No atual governo, o enfrentamento da violência contra as mulheres é a base de um dos três programas da Secretaria Especial de Políticas para as Mulheres (SPM); é parte do Plano Nacional de Segurança Pública, sob a gestão da Secretaria Nacional de Segurança Pública (SENASP), que prevê o desenvolvimento do "Programa Nacional de Prevenção e Redução da Violência Doméstica e de Gênero"; de ações do Ministério da Justiça para o combate ao tráfico de seres humanos e do Ministério da Saúde, naquilo que a violência interfere na saúde das mulheres. Nesse artigo, por questão de espaço, nos deteremos no exame das ações desenvolvidas pela SPM. Porém, nos próximos números, continuaremos analisando a execução orçamentária das ações vinculadas aos outros ministérios.

A Secretaria Especial de Políticas para as Mulheres, lançou, em 2003, o Programa de Prevenção, Assistência e Combate à Violência Contra a Mulher - Plano Nacional, cuja elaboração considerou as experiências do movimento feminista e das ações governamentais anteriores.

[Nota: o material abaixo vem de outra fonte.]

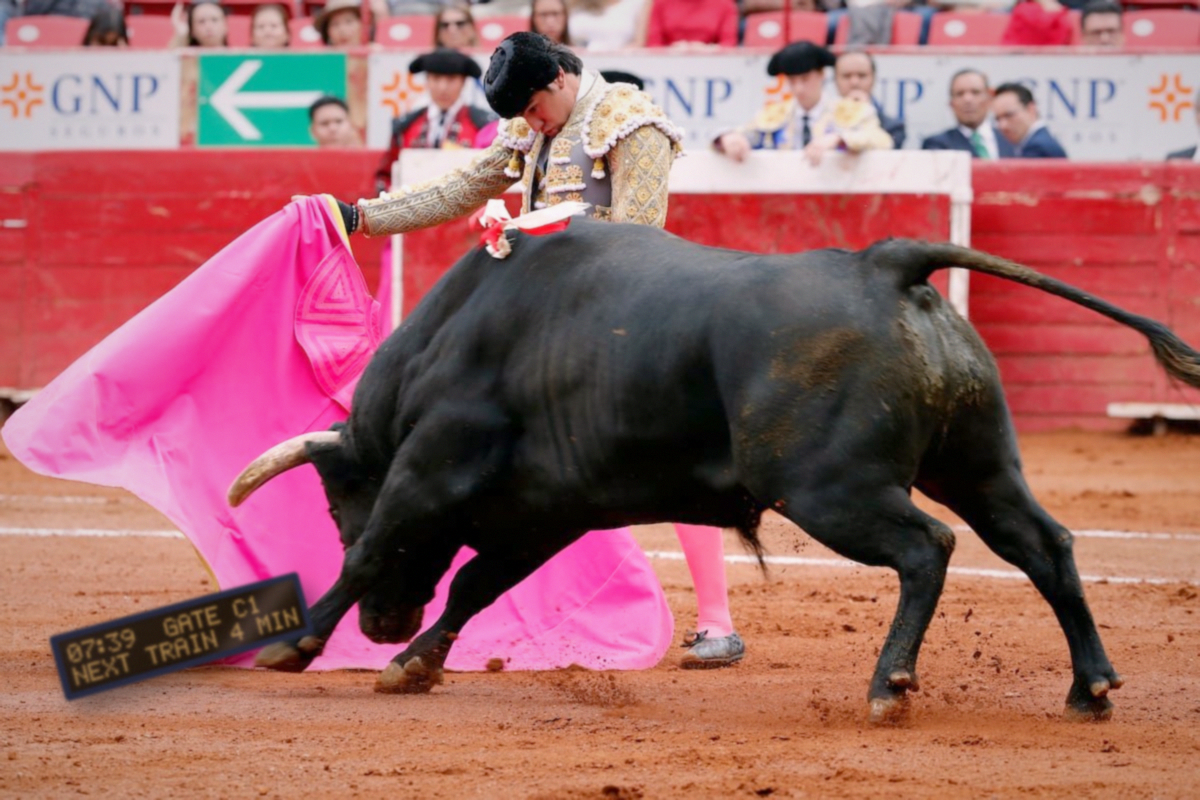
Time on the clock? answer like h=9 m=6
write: h=7 m=39
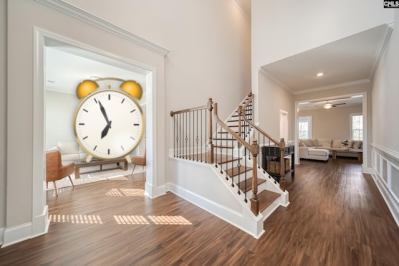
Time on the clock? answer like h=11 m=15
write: h=6 m=56
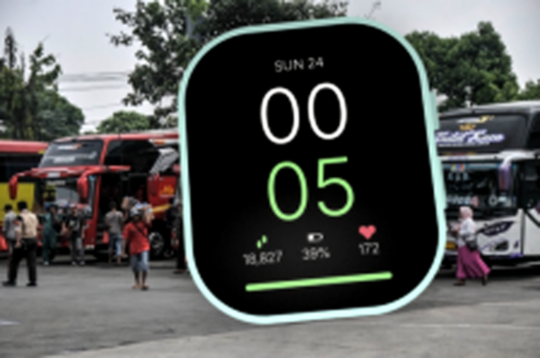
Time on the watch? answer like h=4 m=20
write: h=0 m=5
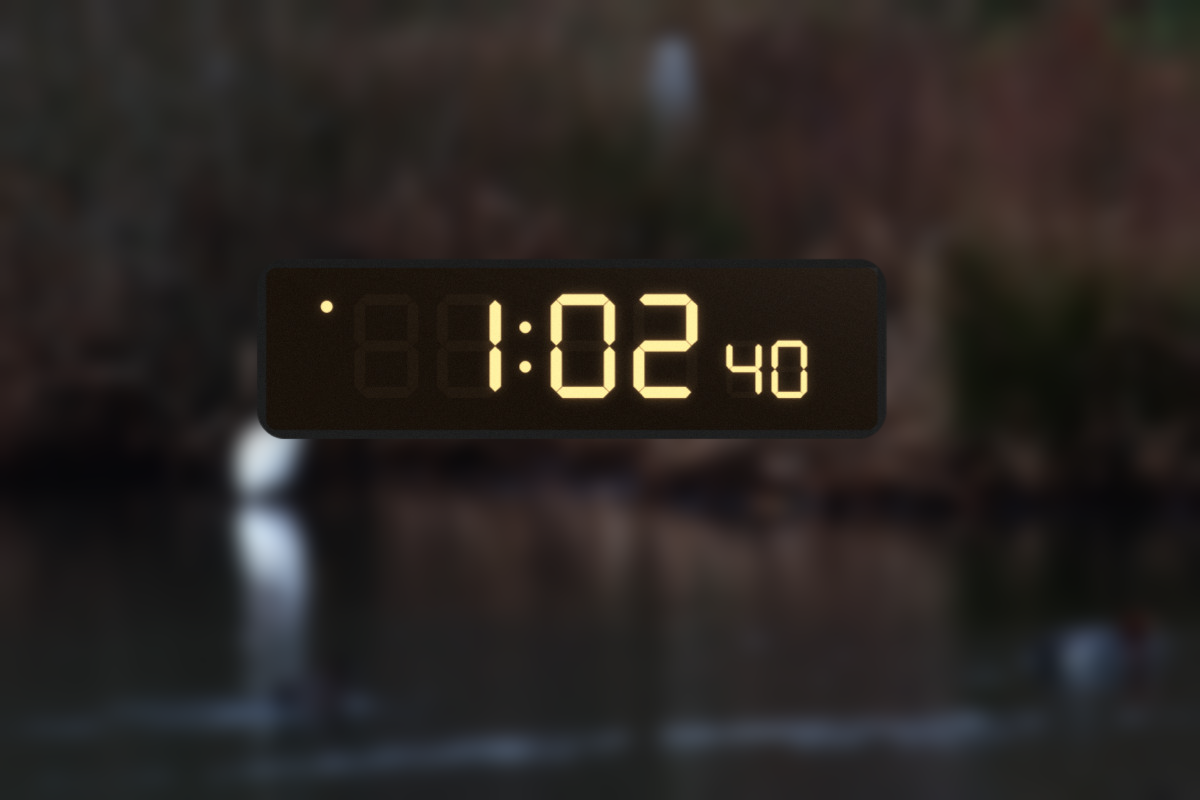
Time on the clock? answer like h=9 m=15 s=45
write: h=1 m=2 s=40
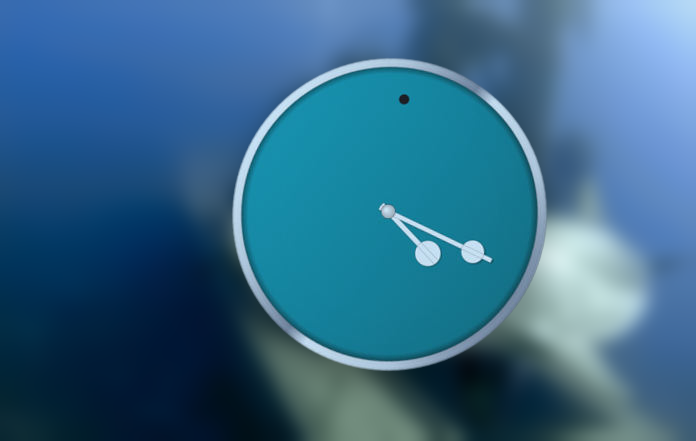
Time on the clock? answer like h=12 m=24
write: h=4 m=18
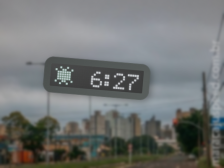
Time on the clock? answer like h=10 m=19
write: h=6 m=27
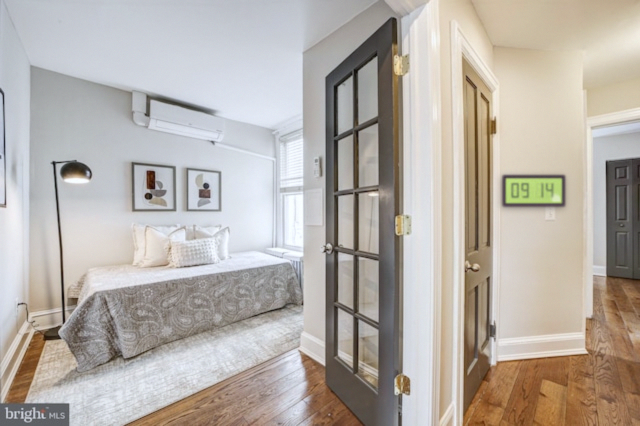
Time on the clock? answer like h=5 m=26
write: h=9 m=14
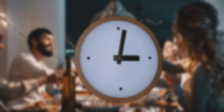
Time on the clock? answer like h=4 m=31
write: h=3 m=2
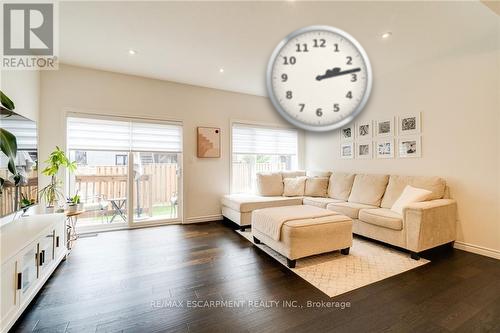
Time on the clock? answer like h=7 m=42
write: h=2 m=13
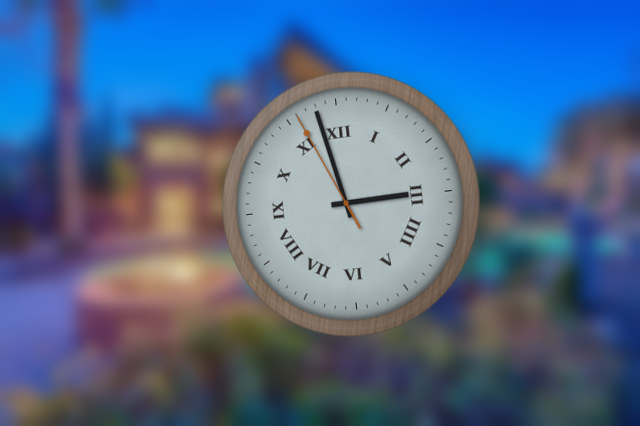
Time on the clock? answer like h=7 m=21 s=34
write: h=2 m=57 s=56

O Programa "reúne os conceitos, ações e recursos de todos os Ministérios e órgãos que aportam soluções e incidem sobre o problema da violência contra as mulheres e crianças, da exploração sexual e econômica destes setores vulneráveis e, sobretudo, da violência doméstica"1. Para tanto, considera que o enfoque de desenvolvimento de políticas públicas nesta área é recente, a articulação dos serviços e recursos, a integração dos profissionais e a constituição formal de redes de assistência são prioridades para sustentação de uma ação do Estado frente ao problema.

A rede de serviços (Redes de Cidadania) é a prioridade do programa, que articula e reúne esforços dos diferentes entes federados, da sociedade civil e dos movimentos sociais de mulheres. A rede comporta serviços nas áreas: jurídica, de proteção, social, saúde e segurança e os serviços e organizações que promovem a educação e a cidadania.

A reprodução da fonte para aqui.